EXERCISE GOAL –
Reproduce, line for line and with no alterations, the text of the records from the line containing "contact@castel-baie-de-somme.com" through the line containing "Skompletuj swój zestaw dzię", inclusive of both, omitting the pictures.
*** Begin section ***
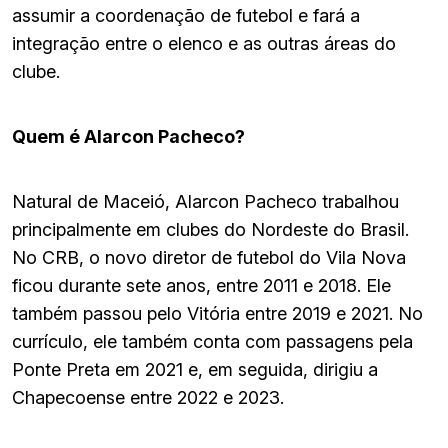
assumir a coordenação de futebol e fará a
integração entre o elenco e as outras áreas do
clube.
Quem é Alarcon Pacheco?
Natural de Maceió, Alarcon Pacheco trabalhou
principalmente em clubes do Nordeste do Brasil.
No CRB, o novo diretor de futebol do Vila Nova
ficou durante sete anos, entre 2011 e 2018. Ele
também passou pelo Vitória entre 2019 e 2021. No
currículo, ele também conta com passagens pela
Ponte Preta em 2021 e, em seguida, dirigiu a
Chapecoense entre 2022 e 2023.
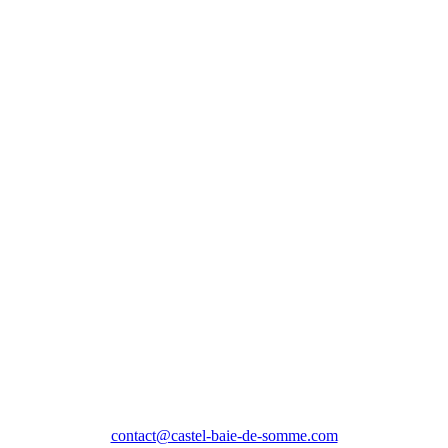
contact@castel-baie-de-somme.com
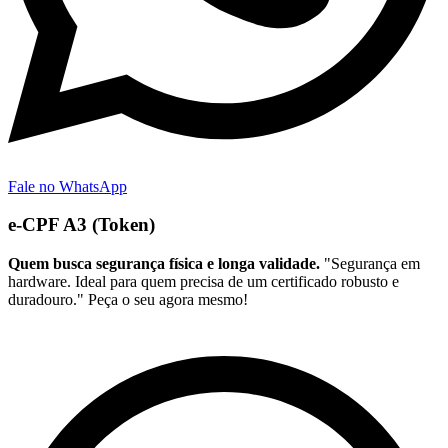
Fale no WhatsApp
e-CPF A3 (Token)
Quem busca segurança física e longa validade.
"Segurança em
hardware. Ideal para quem precisa de um certificado robusto e
duradouro." Peça o seu agora mesmo!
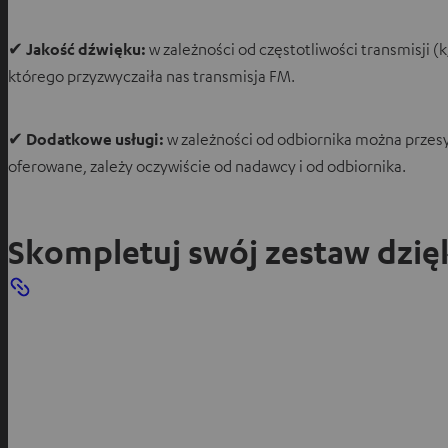
✔
Jakość dźwięku:
w zależności od częstotliwości transmisji (
którego przyzwyczaiła nas transmisja FM.
✔
Dodatkowe usługi:
w zależności od odbiornika można przesył
oferowane, zależy oczywiście od nadawcy i od odbiornika.
Skompletuj swój zestaw dzię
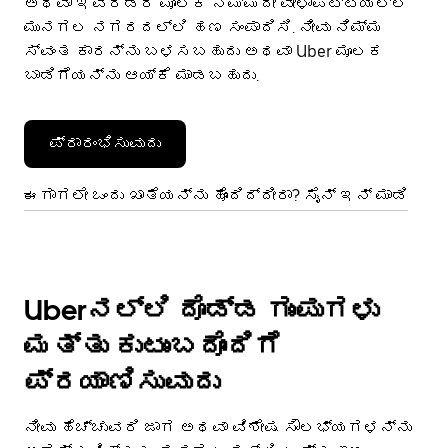
ಅಥವಾ ಇವೆರಡರ ಮೂಲಕ ನಿಮ್ಮದೇ ವೇಳಾಪಟ್ಟಿಯಲ್ಲಿ
ಮುನಗಲ ನಗರದಲ್ಲಿ ಹಣ ಸಂಪಾದಿಸಿ. ನೀವು ನಿಮ್ಮ
ಸ್ವಂತ ಕಾರನ್ನು ಬಳಸಬಹುದು ಅಥವಾ Uber ಮೂಲಕ
ಬಾಡಿಗೆಯನ್ನು ಆಯ್ಕೆ ಮಾಡಬಹುದು.
ಪ್ರಾರಂಭಿಸುವುದು
ಈಗಾಗಲೇ ಒಂದು ಖಾತೆಯನ್ನು ಹೊಂದಿದ್ದೀರಾ? ಸೈನ್ ಇನ್ ಮಾಡಿ
Uberನಲ್ಲಿ ದೊಡ್ಡ ಗುಂಪುಗಳು
ಮತ್ತು ಕುಟುಂಬದೊಂದಿಗೆ
ಪ್ರಯಾಣಿಸುವುದು
ನೀವು ಹೆಚ್ಚುವರಿ ಜಾಗ ಅಥವಾ ವಿಶೇಷ ಸೌಲಭ್ಯಗಳನ್ನು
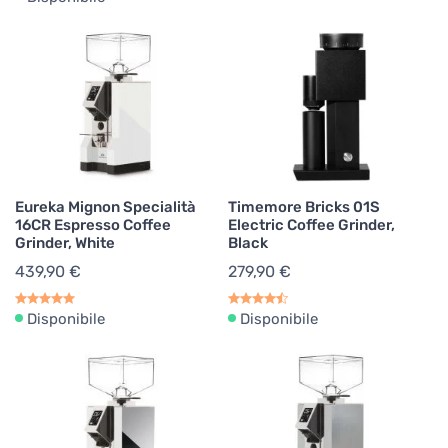
Eureka Mignon Specialità
Timemore Bricks 01S
16CR Espresso Coffee
Electric Coffee Grinder,
Grinder, White
Black
439,90 €
279,90 €
Disponibile
Disponibile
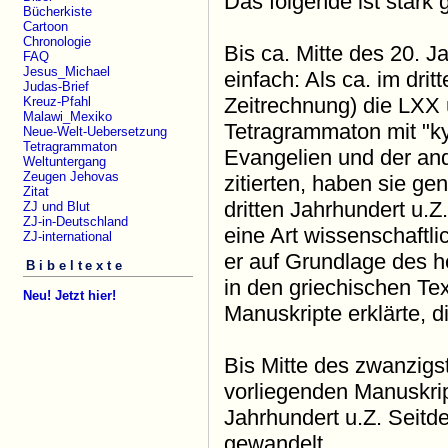
Das folgende ist stark g
Bücherkiste
Cartoon
Chronologie
Bis ca. Mitte des 20.
FAQ
Jesus_Michael
einfach: Als ca. im drit
Judas-Brief
Zeitrechnung) die LXX
Kreuz-Pfahl
Malawi_Mexiko
Tetragrammaton mit "kyr
Neue-Welt-Uebersetzung
Tetragrammaton
Evangelien und der and
Weltuntergang
Zeugen Jehovas
zitierten, haben sie 
Zitat
dritten Jahrhundert u.Z
ZJ und Blut
ZJ-in-Deutschland
eine Art wissenschaftli
ZJ-international
er auf Grundlage des 
Bibeltexte
in den griechischen Te
Neu! Jetzt hier!
Manuskripte erklärte, 
Bis Mitte des zwanzigs
vorliegenden Manuskrip
Jahrhundert u.Z. Seitd
gewandelt.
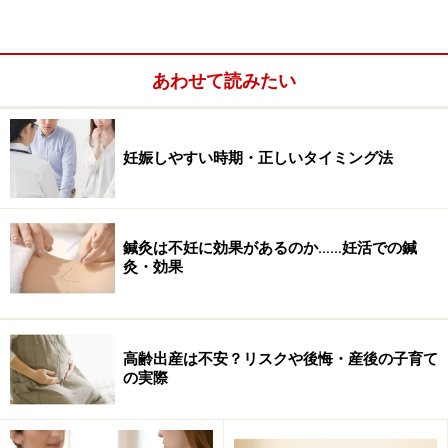
あわせて読みたい
妊娠しやすい時期・正しいタイミング法
鍼灸は不妊に効果があるのか……妊活での鍼
灸・効果
高齢出産は不安？リスクや後悔・産後の子育て
の実際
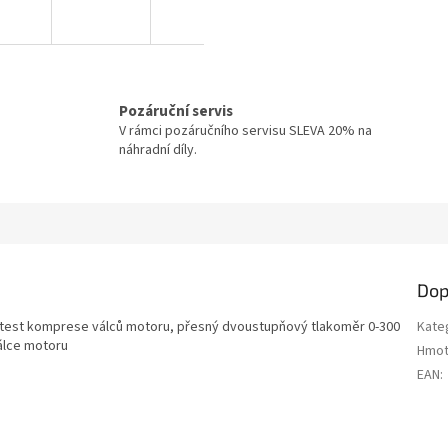
Pozáruční servis
V rámci pozáručního servisu SLEVA 20% na
náhradní díly.
Dop
o test komprese válců motoru, přesný dvoustupňový tlakoměr 0-300
Kate
álce motoru
Hmot
EAN
:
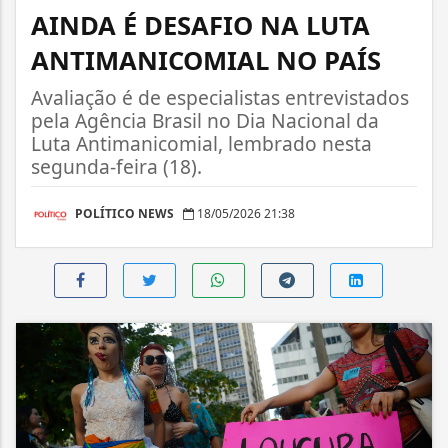
AINDA É DESAFIO NA LUTA
ANTIMANICOMIAL NO PAÍS
Avaliação é de especialistas entrevistados
pela Agência Brasil no Dia Nacional da
Luta Antimanicomial, lembrado nesta
segunda-feira (18).
POLÍTICO NEWS
18/05/2026 21:38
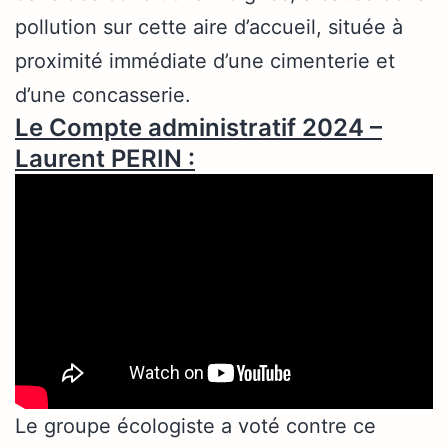
pollution sur cette aire d’accueil, située à
proximité immédiate d’une cimenterie et
d’une concasserie.
Le Compte administratif 2024 –
Laurent PERIN :
Le groupe écologiste a voté contre ce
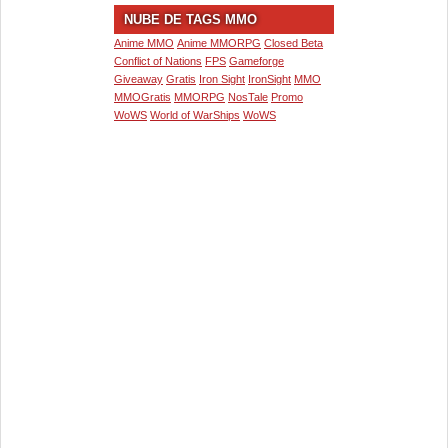
NUBE DE TAGS MMO
Anime MMO
Anime MMORPG
Closed Beta
Conflict of Nations
FPS
Gameforge
Giveaway
Gratis
Iron Sight
IronSight
MMO
MMOGratis
MMORPG
NosTale
Promo
WoWS
World of WarShips
WoWS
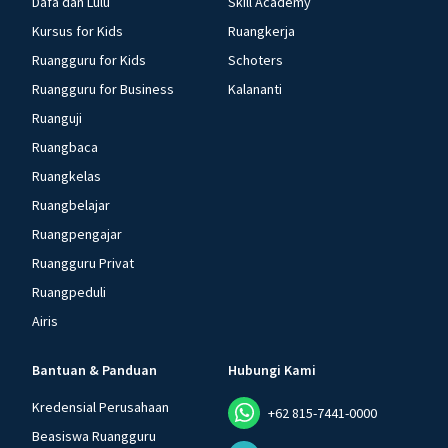
Dafa dan Lulu
Skill Academy
Kursus for Kids
Ruangkerja
Ruangguru for Kids
Schoters
Ruangguru for Business
Kalananti
Ruanguji
Ruangbaca
Ruangkelas
Ruangbelajar
Ruangpengajar
Ruangguru Privat
Ruangpeduli
Airis
Bantuan & Panduan
Hubungi Kami
Kredensial Perusahaan
+62 815-7441-0000
Beasiswa Ruangguru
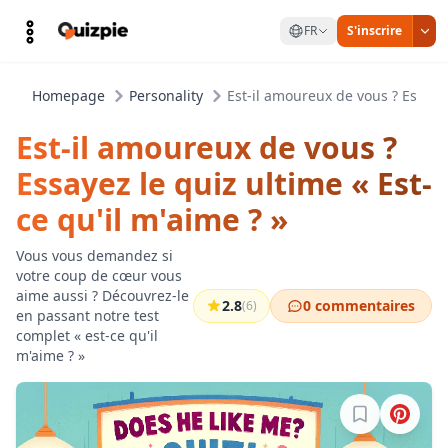
FR
S'inscrire
Homepage
Personality
Est-il amoureux de vous ? Essayez
Est-il amoureux de vous ?
Essayez le quiz ultime « Est-
ce qu'il m'aime ? »
Vous vous demandez si
votre coup de cœur vous
aime aussi ? Découvrez-le
2.8
0 commentaires
(6)
en passant notre test
complet « est-ce qu'il
m'aime ? »
Connectez-vo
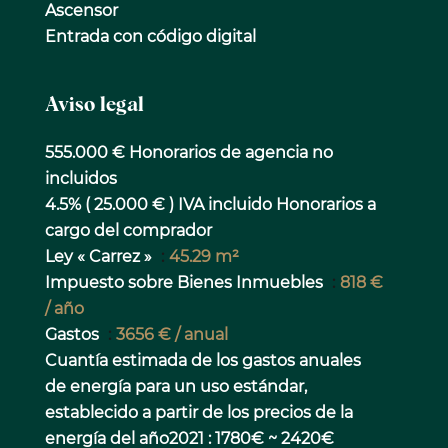
Ascensor
Entrada con código digital
Aviso legal
555.000 € Honorarios de agencia no
incluidos
4.5% ( 25.000 € ) IVA incluido Honorarios a
cargo del comprador
Ley « Carrez »
45.29 m²
Impuesto sobre Bienes Inmuebles
818 €
/ año
Gastos
3656 € / anual
Cuantía estimada de los gastos anuales
de energía para un uso estándar,
establecido a partir de los precios de la
energía del año2021 : 1780€ ~ 2420€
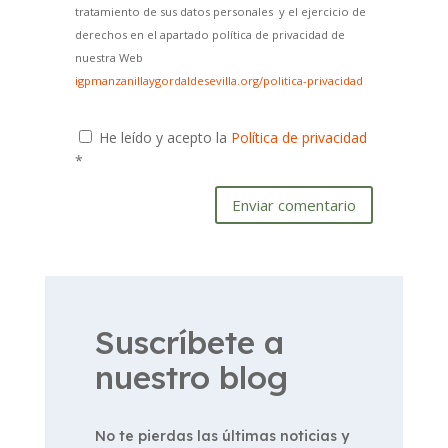
tratamiento de sus datos personales y el ejercicio de
derechos en el apartado política de privacidad de
nuestra Web
igpmanzanillaygordaldesevilla.org/politica-privacidad
He leído y acepto la
Política de privacidad
*
Enviar comentario
Suscríbete a
nuestro blog
No te pierdas las últimas noticias y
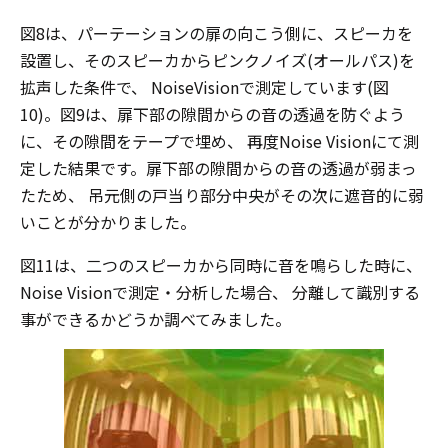
図8は、パーテーションの扉の向こう側に、スピーカを
設置し、そのスピーカからピンクノイズ(オールパス)を
拡声した条件で、 NoiseVisionで測定しています(図
10)。図9は、扉下部の隙間からの音の透過を防ぐよう
に、その隙間をテープで埋め、 再度Noise Visionにて測
定した結果です。扉下部の隙間からの音の透過が弱まっ
たため、 吊元側の戸当り部分中央がその次に遮音的に弱
いことが分かりました。
図11は、二つのスピーカから同時に音を鳴らした時に、
Noise Visionで測定・分析した場合、 分離して識別する
事ができるかどうか調べてみました。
*** End section ***
TASK ANSWER –
contact@castel-baie-de-somme.com
Fale no WhatsApp
e-CPF A3 (Token)
Quem busca segurança física e longa validade.
"Segurança em
hardware. Ideal para quem precisa de um certificado robusto e
duradouro." Peça o seu agora mesmo!
✔
Jakość dźwięku:
w zależności od częstotliwości transmisji (
którego przyzwyczaiła nas transmisja FM.
✔
Dodatkowe usługi:
w zależności od odbiornika można przesył
oferowane, zależy oczywiście od nadawcy i od odbiornika.
Skompletuj swój zestaw dzię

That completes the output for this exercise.